本能寺の変で安土城を焼いた真犯人は?明智光秀の娘婿・明智秀満が無実と主張する根拠を紹介 (4/5ページ)

Japaaan

加えて、坂本城への撤退は態勢を立て直すのが目的ですから、火など放ったら動静が敵に知られてしまう(追撃されるリスクが高まる)ため、得策ではありません(そのくらいは心得ていた筈です)。

それでは、安土城を焼いた真犯人は?

そして何より、安土城が焼失したのは秀満が自害した翌日(6月15日)。宣教師ルイス・フロイスの記録「日本耶蘇会年報」によれば、秀満が退却した後に入城した織田信雄(おだ のぶかつ。信長の次男)の不始末を火災の原因としています。
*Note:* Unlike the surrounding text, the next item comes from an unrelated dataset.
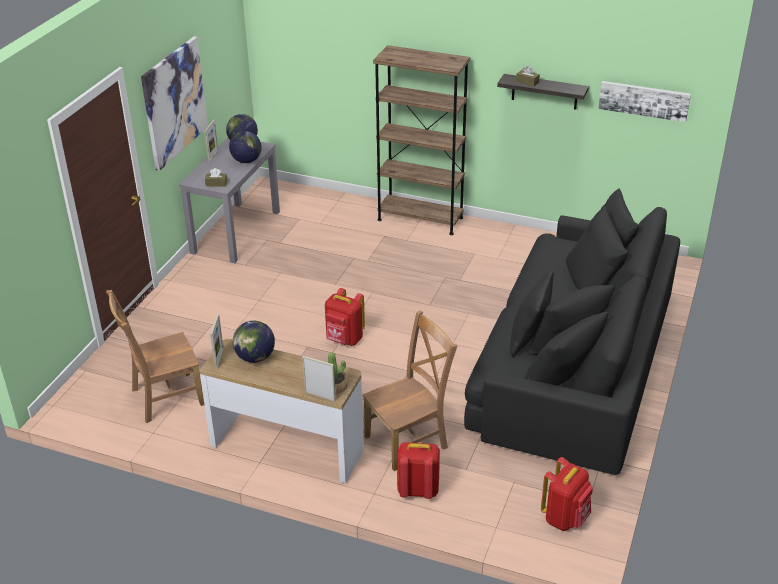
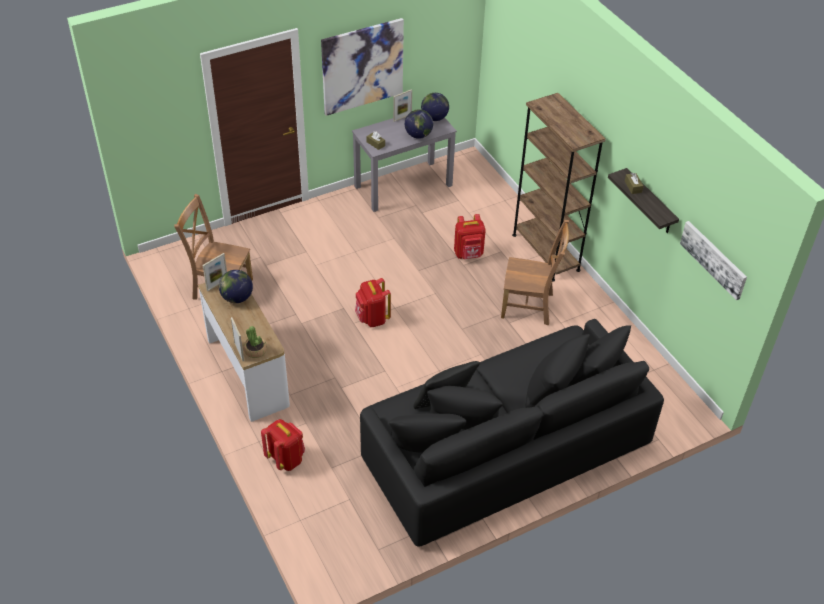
camera: 40 degrees right, 10 degrees up
brown chair [363,311,457,471] -> brown chair moved to [501,220,569,325]
red backpack [541,457,593,531] -> red backpack moved to [454,214,486,259]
愚鈍として評判の悪い織田信雄。Wikipediaより。

「奇狂であるのか愚鈍であるのかでないのだとしたら、なぜそんなことをやったのかわからない」
※ルイス・フロイス「日本耶蘇会年報」より。

当時、信雄は秀満が完全に撤退したのを知った上で占領しておきながら、焼かなくてもいい安土城を焼き払ってしまい、この愚挙が後世まで愚鈍とされる信雄の評価に大きな影響を及ぼしました。

では、なぜ大村由己『秀吉事記』や小瀬甫庵『甫庵太閤記』では秀満の仕業とされたのかと言えば、考えられるのが「秀吉への忖度(そんたく)」です。

彼らの主君であり、明智光秀・秀満らを打ち破った羽柴秀吉は、後に清州会議(信長の後継者争い)で信雄を推したため、信雄の愚鈍なエピソードを書こうものなら、遠回しに秀吉の見る目を疑う事になってしまいます。